How Much Will it Cost to Save Our Economy’s Foundation?
Lester R. Brown - Earth Policy Institute
During the past two summers, Pakistan was hit with catastrophic floods. The record flooding in the late summer of 2010 was the most devastating natural disaster in Pakistan’s history. The media coverage reported torrential rains as the cause, but there is much more to the story. When Pakistan was created in 1947, some 30 percent of the landscape was covered by forests. Now it is 4 percent. Pakistan’s livestock herd outnumbers that of the United States. With little forest still standing and the countryside grazed bare, there was scant vegetation to retain the rainfall.

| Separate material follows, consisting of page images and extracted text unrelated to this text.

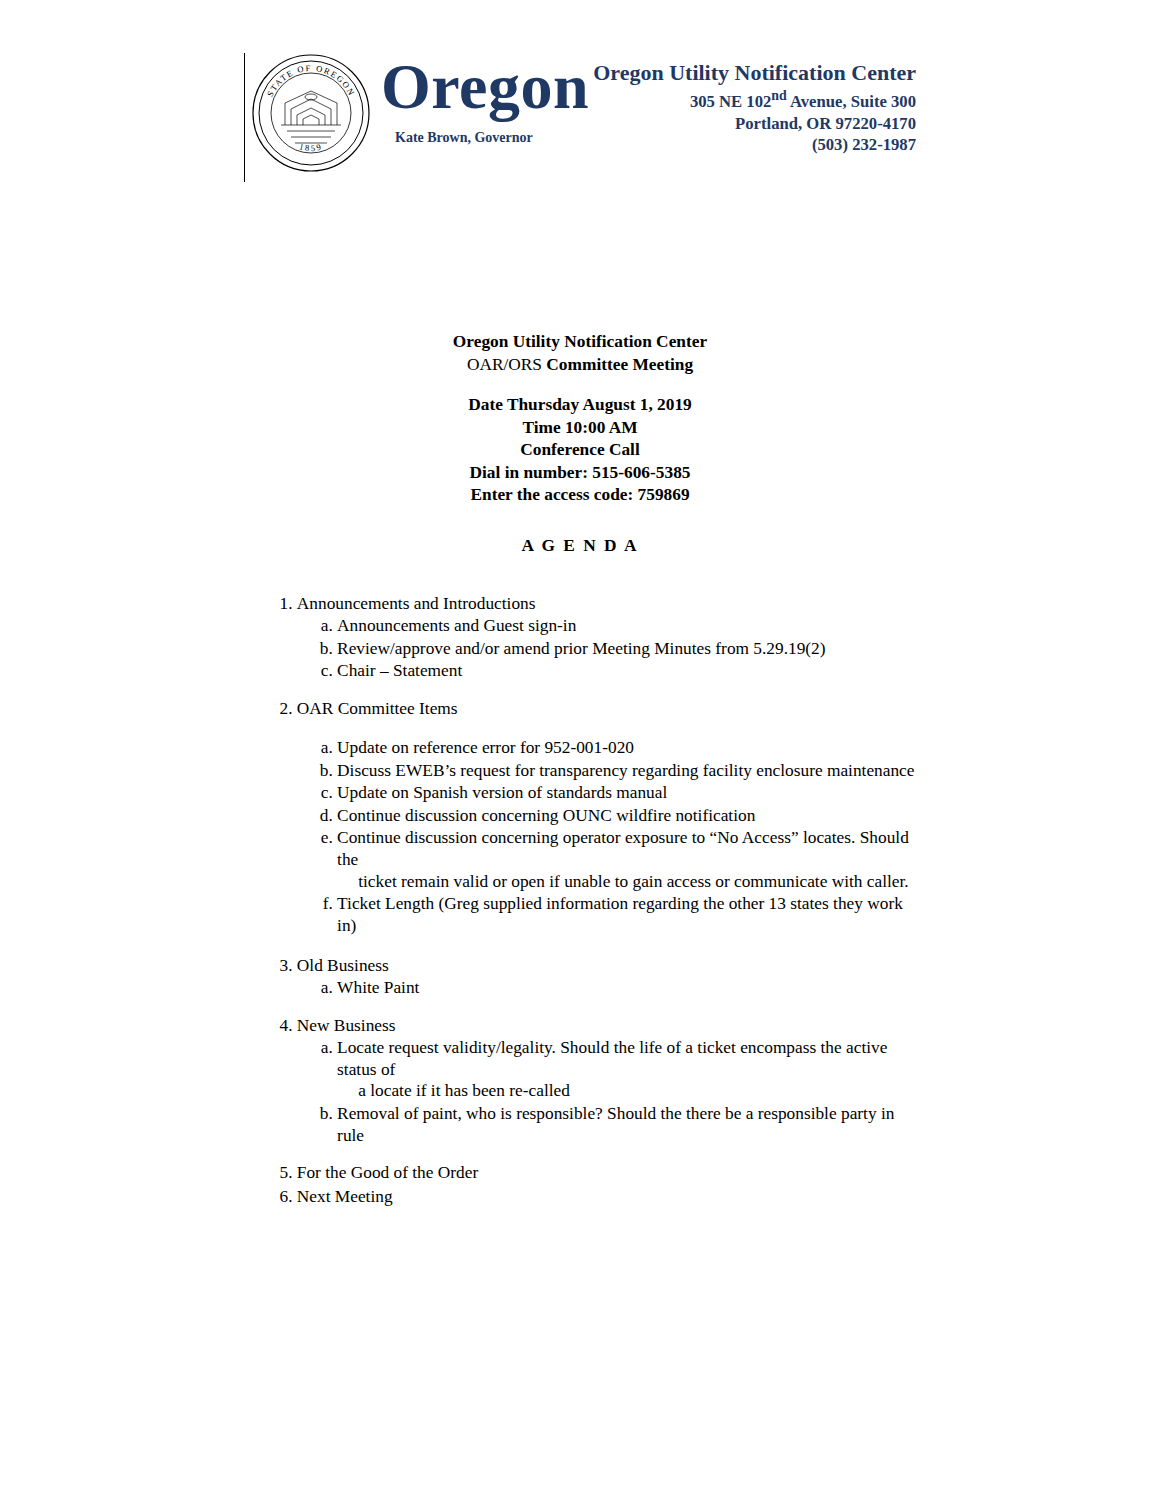STATE OF OREGON 1859
Oregon
Kate Brown, Governor
Oregon Utility Notification Center
305 NE 102nd Avenue, Suite 300
Portland, OR 97220-4170
(503) 232-1987
Oregon Utility Notification Center
OAR/ORS Committee Meeting
Date Thursday August 1, 2019
Time 10:00 AM
Conference Call
Dial in number: 515-606-5385
Enter the access code: 759869
A G E N D A
Announcements and Introductions
Announcements and Guest sign-in
Review/approve and/or amend prior Meeting Minutes from 5.29.19(2)
Chair – Statement
OAR Committee Items
Update on reference error for 952-001-020
Discuss EWEB’s request for transparency regarding facility enclosure maintenance
Update on Spanish version of standards manual
Continue discussion concerning OUNC wildfire notification
Continue discussion concerning operator exposure to “No Access” locates. Should the ticket remain valid or open if unable to gain access or communicate with caller.
Ticket Length (Greg supplied information regarding the other 13 states they work in)
Old Business
White Paint
New Business
Locate request validity/legality. Should the life of a ticket encompass the active status of a locate if it has been re-called
Removal of paint, who is responsible? Should the there be a responsible party in rule
For the Good of the Order
Next Meeting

Pakistan, with 185 million people squeezed into an area only slightly larger than Texas, is an ecological basket case. If it cannot restore its forests and grazing lands, it will only suffer more “natural” disasters in the future. Pakistan’s experience demonstrates all too vividly why restoring the earth is an integral part of Earth Policy Institute’s Plan B to save civilization. Restoring the earth will take an enormous international effort, one far more demanding than the Marshall Plan that helped rebuild war-torn Europe and Japan after World War II. And such an initiative must be undertaken at wartime speed before environmental deterioration translates into economic decline, just as it did for the Sumerians, the Mayans, and many other early civilizations whose archeological sites we study today.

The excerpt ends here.